DATA EXTRACT ::
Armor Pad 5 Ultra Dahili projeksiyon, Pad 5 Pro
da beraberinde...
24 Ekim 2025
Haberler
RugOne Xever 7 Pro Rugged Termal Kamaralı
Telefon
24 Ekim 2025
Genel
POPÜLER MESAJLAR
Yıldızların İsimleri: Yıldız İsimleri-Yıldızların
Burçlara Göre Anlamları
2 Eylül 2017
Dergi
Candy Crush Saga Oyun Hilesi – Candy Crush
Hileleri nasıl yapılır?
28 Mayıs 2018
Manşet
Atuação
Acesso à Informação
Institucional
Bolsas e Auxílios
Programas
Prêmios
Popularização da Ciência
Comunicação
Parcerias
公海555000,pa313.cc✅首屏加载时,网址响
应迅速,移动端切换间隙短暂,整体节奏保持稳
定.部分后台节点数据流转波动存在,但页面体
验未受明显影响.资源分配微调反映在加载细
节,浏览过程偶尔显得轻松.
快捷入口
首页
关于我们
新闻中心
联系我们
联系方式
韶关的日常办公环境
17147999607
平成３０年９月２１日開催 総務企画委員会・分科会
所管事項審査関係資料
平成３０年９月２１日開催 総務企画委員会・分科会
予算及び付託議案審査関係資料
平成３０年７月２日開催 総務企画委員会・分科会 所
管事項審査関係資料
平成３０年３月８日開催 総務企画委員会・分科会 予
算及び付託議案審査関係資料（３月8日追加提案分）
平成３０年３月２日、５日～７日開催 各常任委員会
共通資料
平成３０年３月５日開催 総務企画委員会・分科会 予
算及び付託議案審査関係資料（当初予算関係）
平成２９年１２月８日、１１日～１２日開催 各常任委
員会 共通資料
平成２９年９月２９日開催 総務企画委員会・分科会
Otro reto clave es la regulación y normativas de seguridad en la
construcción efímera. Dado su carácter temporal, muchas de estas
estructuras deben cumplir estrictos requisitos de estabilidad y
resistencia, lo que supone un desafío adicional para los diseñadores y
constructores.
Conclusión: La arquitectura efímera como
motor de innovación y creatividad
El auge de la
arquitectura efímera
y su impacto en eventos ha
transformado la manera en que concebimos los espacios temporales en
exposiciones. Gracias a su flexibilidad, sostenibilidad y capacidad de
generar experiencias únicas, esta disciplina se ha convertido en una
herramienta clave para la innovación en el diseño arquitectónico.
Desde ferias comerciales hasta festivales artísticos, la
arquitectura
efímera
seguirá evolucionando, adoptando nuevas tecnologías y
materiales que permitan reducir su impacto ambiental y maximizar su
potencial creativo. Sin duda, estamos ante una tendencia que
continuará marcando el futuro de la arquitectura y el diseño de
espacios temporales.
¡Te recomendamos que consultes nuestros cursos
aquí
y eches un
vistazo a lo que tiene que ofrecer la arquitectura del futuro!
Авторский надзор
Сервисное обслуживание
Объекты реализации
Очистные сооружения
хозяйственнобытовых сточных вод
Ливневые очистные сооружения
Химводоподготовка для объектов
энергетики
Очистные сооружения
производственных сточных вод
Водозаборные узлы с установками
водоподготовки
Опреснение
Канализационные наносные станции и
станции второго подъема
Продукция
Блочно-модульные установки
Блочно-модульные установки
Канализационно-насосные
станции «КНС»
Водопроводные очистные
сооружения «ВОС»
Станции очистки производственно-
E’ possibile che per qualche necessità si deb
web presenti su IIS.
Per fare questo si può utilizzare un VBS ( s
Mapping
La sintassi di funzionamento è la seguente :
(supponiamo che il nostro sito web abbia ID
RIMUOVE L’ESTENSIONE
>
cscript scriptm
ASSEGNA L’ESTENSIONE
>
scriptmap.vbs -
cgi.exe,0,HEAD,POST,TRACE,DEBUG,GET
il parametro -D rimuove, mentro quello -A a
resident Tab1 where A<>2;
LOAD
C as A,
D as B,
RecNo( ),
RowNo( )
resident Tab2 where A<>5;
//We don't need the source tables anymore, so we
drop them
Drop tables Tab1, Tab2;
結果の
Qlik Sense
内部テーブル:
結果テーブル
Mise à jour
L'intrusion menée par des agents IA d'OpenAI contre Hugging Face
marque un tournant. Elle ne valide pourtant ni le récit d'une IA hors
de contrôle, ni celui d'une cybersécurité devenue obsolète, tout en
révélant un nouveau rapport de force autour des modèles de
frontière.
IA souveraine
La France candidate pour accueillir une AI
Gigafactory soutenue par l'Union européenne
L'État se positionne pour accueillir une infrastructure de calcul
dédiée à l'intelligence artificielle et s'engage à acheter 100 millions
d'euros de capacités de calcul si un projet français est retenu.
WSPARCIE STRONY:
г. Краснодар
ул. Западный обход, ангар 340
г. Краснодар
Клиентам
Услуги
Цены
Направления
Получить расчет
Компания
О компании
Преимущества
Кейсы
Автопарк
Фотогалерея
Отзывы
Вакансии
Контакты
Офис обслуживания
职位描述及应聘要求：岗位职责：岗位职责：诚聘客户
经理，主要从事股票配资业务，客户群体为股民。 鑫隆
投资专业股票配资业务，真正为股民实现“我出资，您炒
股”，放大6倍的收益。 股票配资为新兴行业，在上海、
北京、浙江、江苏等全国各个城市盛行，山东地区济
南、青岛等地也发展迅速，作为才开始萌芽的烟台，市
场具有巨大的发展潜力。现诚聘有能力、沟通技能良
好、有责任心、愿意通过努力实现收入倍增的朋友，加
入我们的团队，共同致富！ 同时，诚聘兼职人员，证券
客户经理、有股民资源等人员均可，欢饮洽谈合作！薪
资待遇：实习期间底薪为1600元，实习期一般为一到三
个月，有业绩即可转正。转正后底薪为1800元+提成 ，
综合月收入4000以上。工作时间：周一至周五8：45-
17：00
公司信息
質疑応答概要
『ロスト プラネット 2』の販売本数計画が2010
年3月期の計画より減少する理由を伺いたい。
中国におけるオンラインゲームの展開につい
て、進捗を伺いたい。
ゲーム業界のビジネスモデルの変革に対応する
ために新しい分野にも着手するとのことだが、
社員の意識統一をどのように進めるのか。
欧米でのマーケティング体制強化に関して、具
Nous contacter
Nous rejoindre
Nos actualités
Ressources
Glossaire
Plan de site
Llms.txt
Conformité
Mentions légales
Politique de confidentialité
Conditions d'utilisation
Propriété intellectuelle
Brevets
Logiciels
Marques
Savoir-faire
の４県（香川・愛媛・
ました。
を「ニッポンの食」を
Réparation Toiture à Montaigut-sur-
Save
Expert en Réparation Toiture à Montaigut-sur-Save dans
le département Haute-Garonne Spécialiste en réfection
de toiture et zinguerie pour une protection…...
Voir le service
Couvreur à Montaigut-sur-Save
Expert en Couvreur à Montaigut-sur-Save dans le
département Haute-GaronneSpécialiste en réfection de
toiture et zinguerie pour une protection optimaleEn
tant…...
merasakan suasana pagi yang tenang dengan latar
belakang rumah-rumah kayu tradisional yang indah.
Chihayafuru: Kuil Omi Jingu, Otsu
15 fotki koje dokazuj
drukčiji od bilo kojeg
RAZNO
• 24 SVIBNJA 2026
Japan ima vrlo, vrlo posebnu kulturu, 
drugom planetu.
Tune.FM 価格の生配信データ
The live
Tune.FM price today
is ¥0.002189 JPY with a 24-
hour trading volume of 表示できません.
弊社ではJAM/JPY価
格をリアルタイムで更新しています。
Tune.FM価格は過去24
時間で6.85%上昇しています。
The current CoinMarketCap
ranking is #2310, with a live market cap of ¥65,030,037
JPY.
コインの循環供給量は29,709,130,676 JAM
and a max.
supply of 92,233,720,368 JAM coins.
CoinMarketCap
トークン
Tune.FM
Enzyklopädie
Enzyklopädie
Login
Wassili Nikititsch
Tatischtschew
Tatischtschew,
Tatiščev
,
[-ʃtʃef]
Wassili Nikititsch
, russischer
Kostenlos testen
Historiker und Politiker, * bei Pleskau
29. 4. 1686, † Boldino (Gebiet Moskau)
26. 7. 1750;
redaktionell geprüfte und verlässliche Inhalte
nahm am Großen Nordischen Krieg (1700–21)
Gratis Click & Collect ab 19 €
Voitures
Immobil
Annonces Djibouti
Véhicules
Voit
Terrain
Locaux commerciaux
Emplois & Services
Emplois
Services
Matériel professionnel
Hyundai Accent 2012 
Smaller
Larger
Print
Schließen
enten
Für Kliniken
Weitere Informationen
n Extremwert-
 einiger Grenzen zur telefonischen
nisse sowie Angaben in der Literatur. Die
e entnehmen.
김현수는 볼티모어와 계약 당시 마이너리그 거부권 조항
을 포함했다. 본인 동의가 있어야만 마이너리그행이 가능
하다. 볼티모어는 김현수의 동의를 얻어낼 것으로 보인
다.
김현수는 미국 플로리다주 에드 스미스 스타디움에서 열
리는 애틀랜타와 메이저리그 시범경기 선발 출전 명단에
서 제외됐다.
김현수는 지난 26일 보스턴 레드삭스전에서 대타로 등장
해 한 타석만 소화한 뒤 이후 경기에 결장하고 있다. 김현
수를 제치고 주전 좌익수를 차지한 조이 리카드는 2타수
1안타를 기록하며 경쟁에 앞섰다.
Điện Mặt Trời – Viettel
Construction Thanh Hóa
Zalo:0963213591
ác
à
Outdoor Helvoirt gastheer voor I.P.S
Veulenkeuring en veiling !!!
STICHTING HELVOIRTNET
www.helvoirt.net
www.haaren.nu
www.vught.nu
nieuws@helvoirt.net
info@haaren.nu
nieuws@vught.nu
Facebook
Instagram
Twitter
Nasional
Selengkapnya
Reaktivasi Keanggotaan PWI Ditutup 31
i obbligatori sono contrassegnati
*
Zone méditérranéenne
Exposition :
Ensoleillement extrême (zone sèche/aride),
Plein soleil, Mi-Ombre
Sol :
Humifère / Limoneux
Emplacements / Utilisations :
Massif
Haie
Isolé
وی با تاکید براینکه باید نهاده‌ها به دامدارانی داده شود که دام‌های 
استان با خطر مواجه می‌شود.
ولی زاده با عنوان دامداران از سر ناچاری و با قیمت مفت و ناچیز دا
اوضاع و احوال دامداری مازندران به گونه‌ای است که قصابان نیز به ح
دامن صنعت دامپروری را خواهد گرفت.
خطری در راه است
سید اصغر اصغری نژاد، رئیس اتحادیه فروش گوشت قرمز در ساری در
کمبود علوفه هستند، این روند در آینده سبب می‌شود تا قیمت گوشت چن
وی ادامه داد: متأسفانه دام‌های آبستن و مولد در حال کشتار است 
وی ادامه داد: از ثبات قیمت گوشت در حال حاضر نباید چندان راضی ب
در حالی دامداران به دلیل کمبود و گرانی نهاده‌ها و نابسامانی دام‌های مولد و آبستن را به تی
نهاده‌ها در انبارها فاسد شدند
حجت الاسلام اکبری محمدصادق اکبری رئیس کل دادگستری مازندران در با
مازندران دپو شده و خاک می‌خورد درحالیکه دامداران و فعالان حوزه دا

AIM OF THE EXERCISE ::
Extract, without any changes, every line of the data above, from its very first line through the line that contains "验未受明显影响.资源分配微调反映在加载细", inclusive.

OUTPUT OF THE EXERCISE ::
Armor Pad 5 Ultra Dahili projeksiyon, Pad 5 Pro
da beraberinde...
24 Ekim 2025
Haberler
RugOne Xever 7 Pro Rugged Termal Kamaralı
Telefon
24 Ekim 2025
Genel
POPÜLER MESAJLAR
Yıldızların İsimleri: Yıldız İsimleri-Yıldızların
Burçlara Göre Anlamları
2 Eylül 2017
Dergi
Candy Crush Saga Oyun Hilesi – Candy Crush
Hileleri nasıl yapılır?
28 Mayıs 2018
Manşet
Atuação
Acesso à Informação
Institucional
Bolsas e Auxílios
Programas
Prêmios
Popularização da Ciência
Comunicação
Parcerias
公海555000,pa313.cc✅首屏加载时,网址响
应迅速,移动端切换间隙短暂,整体节奏保持稳
定.部分后台节点数据流转波动存在,但页面体
验未受明显影响.资源分配微调反映在加载细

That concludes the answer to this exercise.